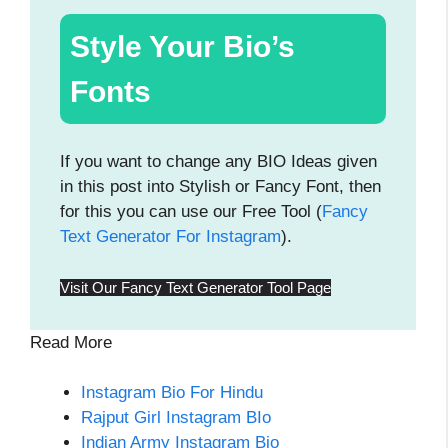
Style Your Bio’s
Fonts
If you want to change any BIO Ideas given
in this post into Stylish or Fancy Font, then
for this you can use our Free Tool (
Fancy
Text Generator For Instagram
).
Visit Our Fancy Text Generator Tool Page
Read More
Instagram Bio For Hindu
Rajput Girl Instagram BIo
Indian Army Instagram Bio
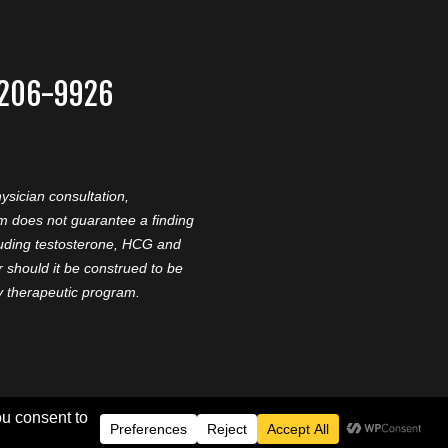
-206-9926
ysician consultation,
am does not guarantee a finding
cluding testosterone, HCG and
should it be construed to be
ny therapeutic program.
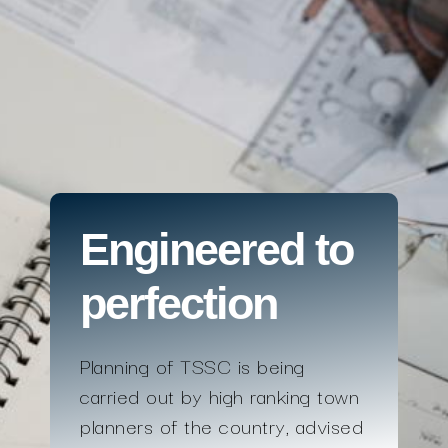
Engineered to
perfection
Planning of TSSC is being
carried out by high ranking town
planners of the country, advised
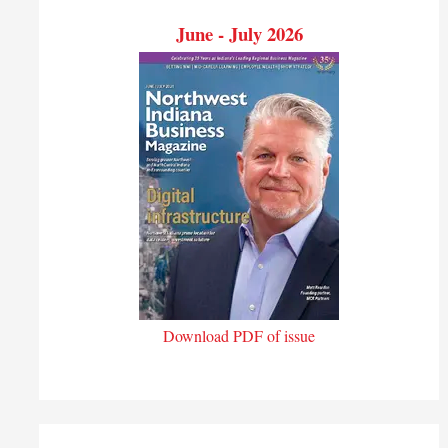
June - July 2026
Download PDF of issue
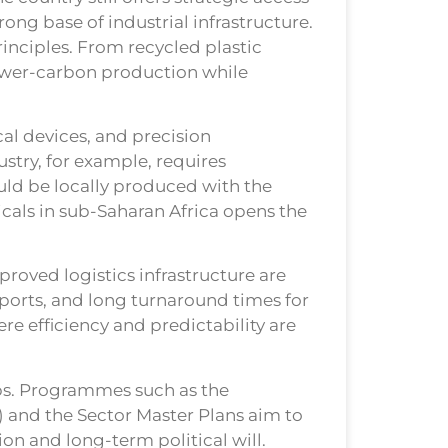
rong base of industrial infrastructure.
inciples. From recycled plastic
ower-carbon production while
al devices, and precision
stry, for example, requires
uld be locally produced with the
icals in sub-Saharan Africa opens the
proved logistics infrastructure are
t ports, and long turnaround times for
e efficiency and predictability are
aps. Programmes such as the
) and the Sector Master Plans aim to
on and long-term political will.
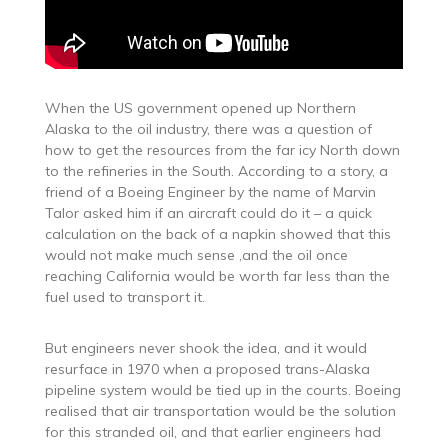
When the US government opened up Northern
Alaska to the oil industry, there was a question of
how to get the resources from the far icy North down
to the refineries in the South. According to a story, a
friend of a Boeing Engineer by the name of Marvin
Talor asked him if an aircraft could do it – a quick
calculation on the back of a napkin showed that this
would not make much sense ,and the oil once
reaching California would be worth far less than the
fuel used to transport it.
But engineers never shook the idea, and it would
resurface in 1970 when a proposed trans-Alaska
pipeline system would be tied up in the courts. Boeing
realised that air transportation would be the solution
for this stranded oil, and that earlier engineers had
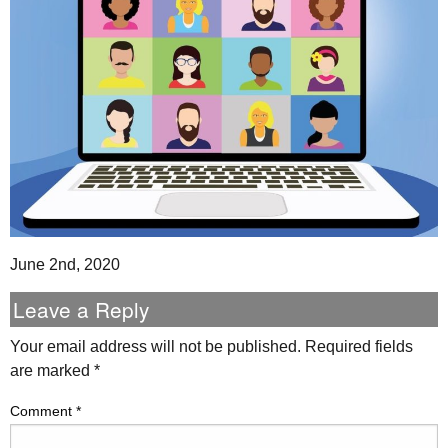
June 2nd, 2020
Leave a Reply
Your email address will not be published.
Required fields
are marked
*
Comment
*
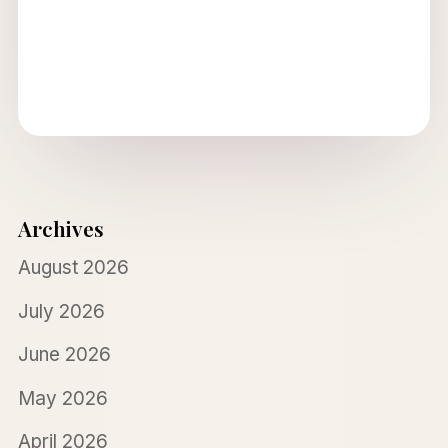
Archives
August 2026
July 2026
June 2026
May 2026
April 2026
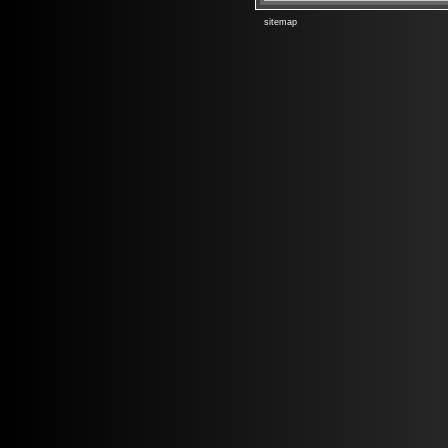
sitemap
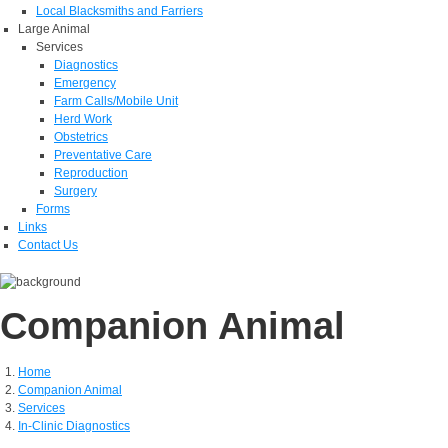
Local Blacksmiths and Farriers
Large Animal
Services
Diagnostics
Emergency
Farm Calls/Mobile Unit
Herd Work
Obstetrics
Preventative Care
Reproduction
Surgery
Forms
Links
Contact Us
Companion Animal
Home
Companion Animal
Services
In-Clinic Diagnostics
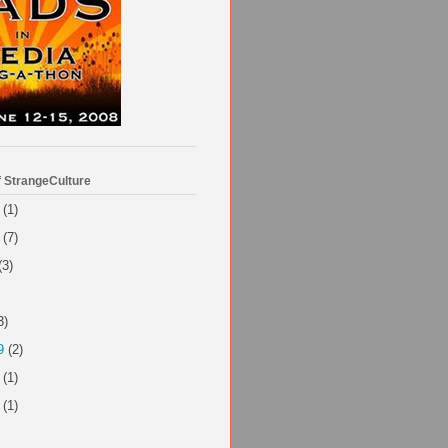
f StrangeCulture
(1)
(7)
(3)
3)
9
(2)
(1)
(1)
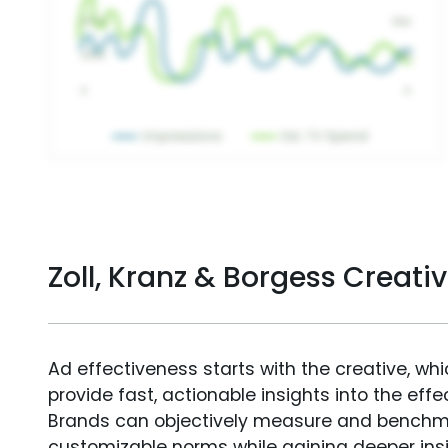
Zoll, Kranz & Borgess Creat
Ad effectiveness starts with the creative, wh
provide fast, actionable insights into the ef
Brands can objectively measure and benchm
customizable norms while gaining deeper in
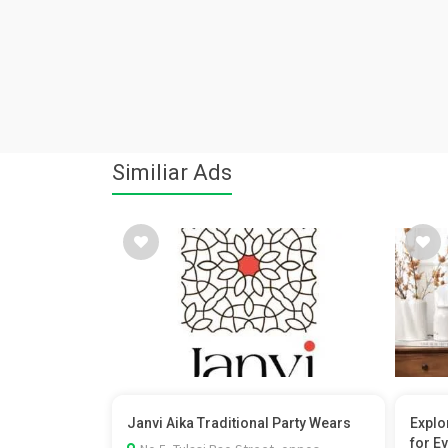
Similiar Ads
Janvi Aika Traditional Party Wears
Explo
for Ev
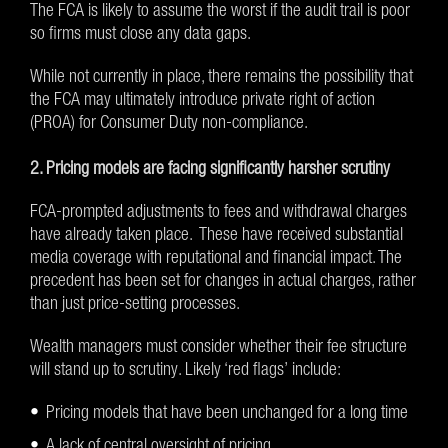
The FCA is likely to assume the worst if the audit trail is poor
so firms must close any data gaps.
While not currently in place, there remains the possibility that
the FCA may ultimately introduce private right of action
(PROA) for Consumer Duty non-compliance.
2. Pricing models are facing significantly harsher scrutiny
FCA-prompted adjustments to fees and withdrawal charges
have already taken place. These have received substantial
media coverage with reputational and financial impact. The
precedent has been set for changes in actual charges, rather
than just price-setting processes.
Wealth managers must consider whether their fee structure
will stand up to scrutiny. Likely ‘red flags’ include:
Pricing models that have been unchanged for a long time
A lack of central oversight of pricing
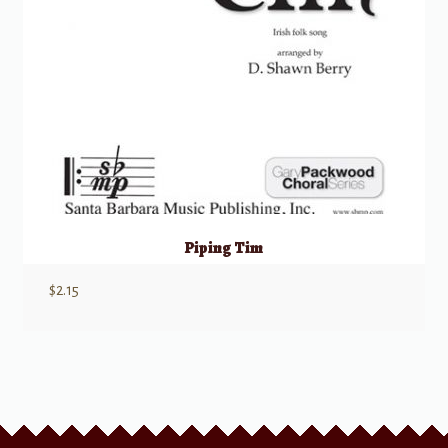
Piping Tim
$
2.15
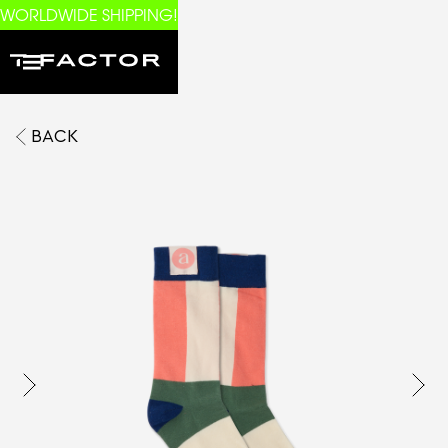
WORLDWIDE SHIPPING!
BACK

---------------

- **Exercise goal**: Rewrite all of these lines with each "Companion Animal" changed to "Small Animal", leaving everything else as it is. Omit the pictures from your version.

- **Exercise output**:
Style Your Bio’s
Fonts
If you want to change any BIO Ideas given
in this post into Stylish or Fancy Font, then
for this you can use our Free Tool (
Fancy
Text Generator For Instagram
).
Visit Our Fancy Text Generator Tool Page
Read More
Instagram Bio For Hindu
Rajput Girl Instagram BIo
Indian Army Instagram Bio
-206-9926
ysician consultation,
am does not guarantee a finding
cluding testosterone, HCG and
should it be construed to be
ny therapeutic program.
Engineered to
perfection
Planning of TSSC is being
carried out by high ranking town
planners of the country, advised
June - July 2026
Download PDF of issue
rong base of industrial infrastructure.
inciples. From recycled plastic
ower-carbon production while
al devices, and precision
stry, for example, requires
uld be locally produced with the
icals in sub-Saharan Africa opens the
proved logistics infrastructure are
t ports, and long turnaround times for
e efficiency and predictability are
aps. Programmes such as the
) and the Sector Master Plans aim to
on and long-term political will.
When the US government opened up Northern
Alaska to the oil industry, there was a question of
how to get the resources from the far icy North down
to the refineries in the South. According to a story, a
friend of a Boeing Engineer by the name of Marvin
Talor asked him if an aircraft could do it – a quick
calculation on the back of a napkin showed that this
would not make much sense ,and the oil once
reaching California would be worth far less than the
fuel used to transport it.
But engineers never shook the idea, and it would
resurface in 1970 when a proposed trans-Alaska
pipeline system would be tied up in the courts. Boeing
realised that air transportation would be the solution
for this stranded oil, and that earlier engineers had
June 2nd, 2020
Leave a Reply
Your email address will not be published.
Required fields
are marked
*
Comment
*
Archives
August 2026
July 2026
June 2026
May 2026
April 2026
sitemap
Local Blacksmiths and Farriers
Large Animal
Services
Diagnostics
Emergency
Farm Calls/Mobile Unit
Herd Work
Obstetrics
Preventative Care
Reproduction
Surgery
Forms
Links
Contact Us
Small Animal
Home
Small Animal
Services
In-Clinic Diagnostics
f StrangeCulture
(1)
(7)
(3)
3)
9
(2)
(1)
(1)
Zoll, Kranz & Borgess Creat
Ad effectiveness starts with the creative, wh
provide fast, actionable insights into the ef
Brands can objectively measure and benchm
customizable norms while gaining deeper in
Similiar Ads
Janvi Aika Traditional Party Wears
Explo
for Ev
The FCA is likely to assume the worst if the audit trail is poor
so firms must close any data gaps.
While not currently in place, there remains the possibility that
the FCA may ultimately introduce private right of action
(PROA) for Consumer Duty non-compliance.
2. Pricing models are facing significantly harsher scrutiny
FCA-prompted adjustments to fees and withdrawal charges
have already taken place. These have received substantial
media coverage with reputational and financial impact. The
precedent has been set for changes in actual charges, rather
than just price-setting processes.
Wealth managers must consider whether their fee structure
will stand up to scrutiny. Likely ‘red flags’ include:
Pricing models that have been unchanged for a long time
A lack of central oversight of pricing
Piping Tim
$
2.15
WORLDWIDE SHIPPING!
BACK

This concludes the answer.